Report each line in the entries below that contains the string "Photo", matching its case exactly.

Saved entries
= Beginning of Section =

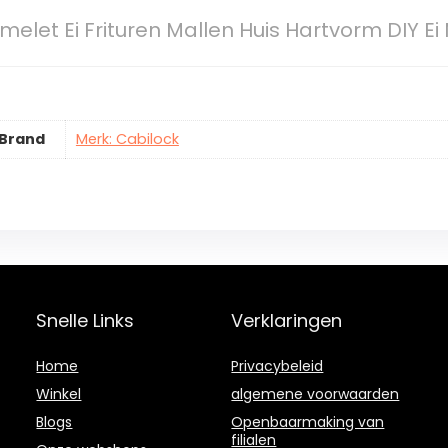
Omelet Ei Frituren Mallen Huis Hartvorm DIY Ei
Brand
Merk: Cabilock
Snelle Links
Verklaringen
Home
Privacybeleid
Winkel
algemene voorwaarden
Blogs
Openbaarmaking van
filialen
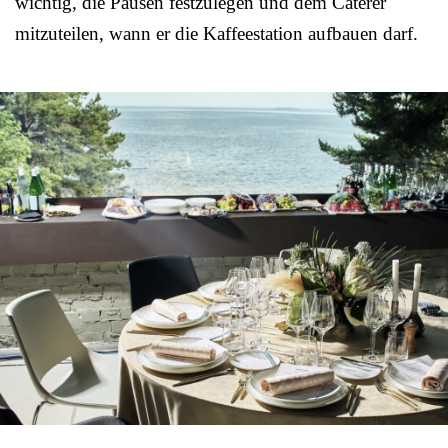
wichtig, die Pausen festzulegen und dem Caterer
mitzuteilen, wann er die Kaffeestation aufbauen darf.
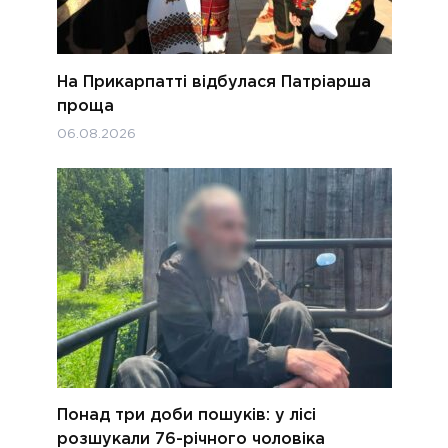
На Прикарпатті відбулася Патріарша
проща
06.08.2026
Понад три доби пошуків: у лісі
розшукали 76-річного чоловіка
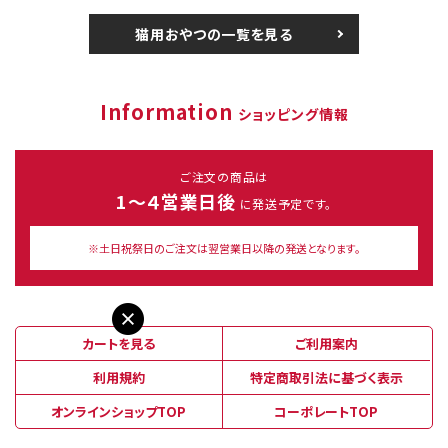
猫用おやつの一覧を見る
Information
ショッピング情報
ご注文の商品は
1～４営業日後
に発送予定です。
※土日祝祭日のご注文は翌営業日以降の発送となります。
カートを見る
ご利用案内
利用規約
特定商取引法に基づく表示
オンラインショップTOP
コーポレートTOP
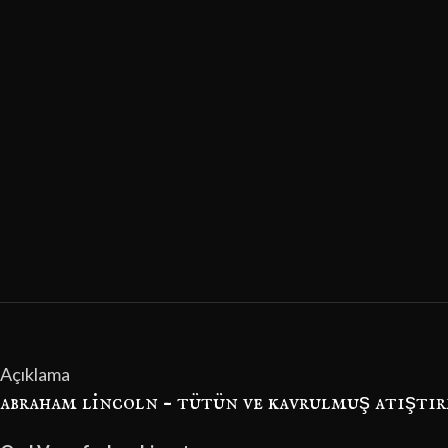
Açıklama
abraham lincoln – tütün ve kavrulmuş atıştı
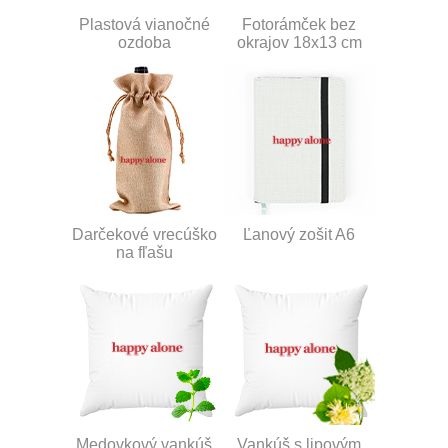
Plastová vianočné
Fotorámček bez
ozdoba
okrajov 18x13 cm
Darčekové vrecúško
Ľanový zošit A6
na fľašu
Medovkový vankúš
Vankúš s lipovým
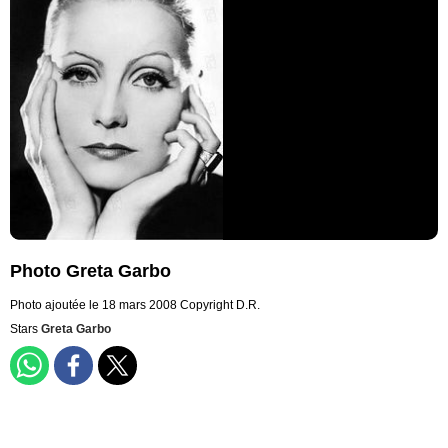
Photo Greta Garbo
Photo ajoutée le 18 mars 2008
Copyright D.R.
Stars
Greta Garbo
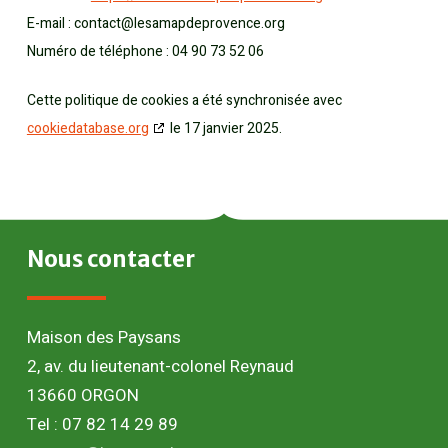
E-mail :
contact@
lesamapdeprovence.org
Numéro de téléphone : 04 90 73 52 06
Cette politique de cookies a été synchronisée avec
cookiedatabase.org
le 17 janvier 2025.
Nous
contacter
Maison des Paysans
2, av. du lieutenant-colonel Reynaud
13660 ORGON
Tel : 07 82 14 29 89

= End of Section =

> _Answer below_
Photo Greta Garbo
Photo ajoutée le 18 mars 2008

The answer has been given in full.